Z dniem 23 stycznia zostałam poinformowana o rozwiązaniu ze mną umowy na pisanie felietonów pn. Qchnia Polityczna do „Warszawskiej Gazety”.  Nie było to dla mnie zaskoczeniem, bo od przynajmniej roku, moje poglądy rozmijały się z przesłaniem i polityczną linią tygodnika, który, po „Polsce Niepodległej” stał się drugim, choć mniej formalnym, organem Ruchu Narodowego. Byłam więc na to przygotowana od dawna, czemu dawałam wyraz w swoich tekstach, z krytyczną ironią odnoszących się do tzw. „trzeciej drogi”.

http://naszeblogi.pl/487…
http://naszeblogi.pl/447…
http://naszeblogi.pl/423…
 
Uzasadnieniem decyzji o zerwaniu ze mną współpracy przez red.nacz. P.Piotra Bachurskiego,  była moja nielojalność i hipokryzja. Na czym miałaby ona polegać? Ponieważ zdarza się, że kontaktujemy się mailowo z innymi Autorami w różnych, nie tylko redakcyjnych sprawach, jeden z takich listów, dodam prywatny, posłużył za obrzucenie mnie takimi epitetami. Wyraziłam w nim swój niedosyt po przeczytaniu tekstu – który był wywiadem, wg moich prywatnych odczuć, powierzchownym i zbyt poprawnym politycznie, nic niewnoszącym do powszechnie znanych faktów.

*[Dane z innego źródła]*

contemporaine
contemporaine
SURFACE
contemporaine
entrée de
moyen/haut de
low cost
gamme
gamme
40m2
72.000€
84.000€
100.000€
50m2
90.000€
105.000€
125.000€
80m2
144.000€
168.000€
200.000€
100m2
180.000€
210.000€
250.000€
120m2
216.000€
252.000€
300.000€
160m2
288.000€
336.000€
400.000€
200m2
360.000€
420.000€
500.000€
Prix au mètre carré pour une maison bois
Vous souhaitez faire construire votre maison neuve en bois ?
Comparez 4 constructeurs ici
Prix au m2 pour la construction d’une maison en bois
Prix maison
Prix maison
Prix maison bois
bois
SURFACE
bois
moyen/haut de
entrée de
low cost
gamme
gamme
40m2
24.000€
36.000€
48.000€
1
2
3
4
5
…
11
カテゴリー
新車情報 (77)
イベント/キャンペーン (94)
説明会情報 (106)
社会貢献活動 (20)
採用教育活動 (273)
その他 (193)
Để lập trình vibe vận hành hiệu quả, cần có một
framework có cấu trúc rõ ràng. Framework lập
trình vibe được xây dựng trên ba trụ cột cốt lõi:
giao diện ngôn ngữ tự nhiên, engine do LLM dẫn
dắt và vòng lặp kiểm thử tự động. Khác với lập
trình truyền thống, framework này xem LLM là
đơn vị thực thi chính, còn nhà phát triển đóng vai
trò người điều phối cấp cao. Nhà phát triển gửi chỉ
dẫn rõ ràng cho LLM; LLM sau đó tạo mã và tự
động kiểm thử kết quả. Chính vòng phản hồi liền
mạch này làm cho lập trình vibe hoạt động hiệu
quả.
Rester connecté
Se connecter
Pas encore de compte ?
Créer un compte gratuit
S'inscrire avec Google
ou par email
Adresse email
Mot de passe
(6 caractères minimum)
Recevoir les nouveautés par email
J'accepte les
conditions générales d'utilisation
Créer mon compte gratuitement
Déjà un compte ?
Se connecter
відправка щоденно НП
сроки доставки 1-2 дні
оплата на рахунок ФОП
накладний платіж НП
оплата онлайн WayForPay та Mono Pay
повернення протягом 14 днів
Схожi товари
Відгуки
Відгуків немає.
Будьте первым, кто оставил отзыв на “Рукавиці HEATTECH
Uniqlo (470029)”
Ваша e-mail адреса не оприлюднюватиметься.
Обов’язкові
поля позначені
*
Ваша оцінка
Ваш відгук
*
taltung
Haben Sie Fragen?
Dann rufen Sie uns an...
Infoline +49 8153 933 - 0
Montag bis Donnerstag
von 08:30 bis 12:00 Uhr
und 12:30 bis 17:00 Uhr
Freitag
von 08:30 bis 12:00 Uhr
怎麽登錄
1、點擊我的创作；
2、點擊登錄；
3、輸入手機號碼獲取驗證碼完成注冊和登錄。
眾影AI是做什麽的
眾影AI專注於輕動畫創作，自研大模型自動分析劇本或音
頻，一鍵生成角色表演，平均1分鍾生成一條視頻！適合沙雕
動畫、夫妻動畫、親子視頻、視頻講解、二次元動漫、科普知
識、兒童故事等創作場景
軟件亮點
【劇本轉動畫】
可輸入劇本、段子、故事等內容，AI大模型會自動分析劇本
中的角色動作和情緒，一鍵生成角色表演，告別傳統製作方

Za to Autor mojego maila, okazał się aż nadto lojalny i nie bacząc na prawo prasowe ani ochronę korespondencji, przesłał mojego maila  redaktorowi naczelnemu, tłumacząc się później, że potraktował go jako mail od  czytelniczki. Której jednak nie odpowiedział. Cała sytuacja uświadomiła mi, że nadal żyjemy w czasach PRL-u i nawet media, określające się jako „wolne i niezależne”, nadal wykorzystują stare metody, jak prywatną korespondencję, by pozbyć się niewygodnych dziennikarzy.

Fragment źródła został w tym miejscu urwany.